When their patients are hospitalized for the first time, MS patients’ family caregivers have a variety of needs which must be identified and attended to by professional caregivers to reduce the psychological stress which the patients’ family caregivers experience. The psychological and social problems of family caregivers can adversely affect their coping mechanism. In the present study, the participants were found to rely on such coping strategies as searching for full support and religion. Informing professional caregivers about the various forms of coping can enable them to help patients and their family caregivers to better cope with the disease and improve their quality of life. The findings of the present study provide a framework for developing educational programs for improving the skills of family caregivers and the quality of counseling and support plans for them based on their religious and cultural background. Follow-up care and giving them guidance at home can contribute to the empowerment of family caregivers.

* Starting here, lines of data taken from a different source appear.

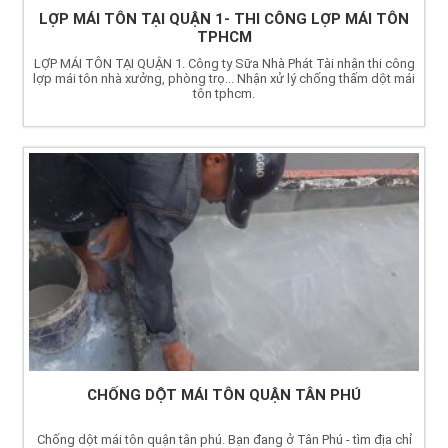
LỢP MÁI TÔN TẠI QUẬN 1- THI CÔNG LỢP MÁI TÔN
TPHCM
LỢP MÁI TÔN TẠI QUẬN 1. Công ty Sữa Nhà Phát Tài nhận thi công
lợp mái tôn nhà xưởng, phòng trọ... Nhận xử lý chống thấm dột mái
tôn tphcm.
CHỐNG DỘT MÁI TÔN QUẬN TÂN PHÚ
Chống dột mái tôn quận tân phú. Bạn đang ở Tân Phú - tìm địa chỉ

Ethics Approval and Informed Consent

This study was conducted in accordance with the World Medical Association’s Declaration of Helsinki. The present study has been approved by the ethics committee of the Shiraz University of Medical Sciences, Shiraz, Iran (IR.SUMS.REC.1398.831). The study materials (interview questions and informed consent form) were approved by the ethics committee of the university. In line with the ethical principles of research, before the interviews, the participants were informed about the objectives of the study, the voluntary basis of their participation, the reason for recording the interviews, and the role of the researcher. Subsequently, the participants’ informed consent was obtained verbally and in writing. In addition, the participants were assured about the confidentiality and anonymity of their information. They were also informed that they had the right to withdraw at any point through the study and that the time and place of the interviews would be decided with their prior agreement.

Acknowledgments

The present study was extracted from a research project-number 97-01-08-17539-approved by the ethics committee of Shiraz University of Medical Sciences, Shiraz, Iran. The researchers would like to express their gratitude to the authorities of the Nursing Department and research deputy at Shiraz University of Medical Sciences. The authors’ thanks are also due to the caregivers who participated in this study.

Disclosure

The authors report no conflicts of interest in this work.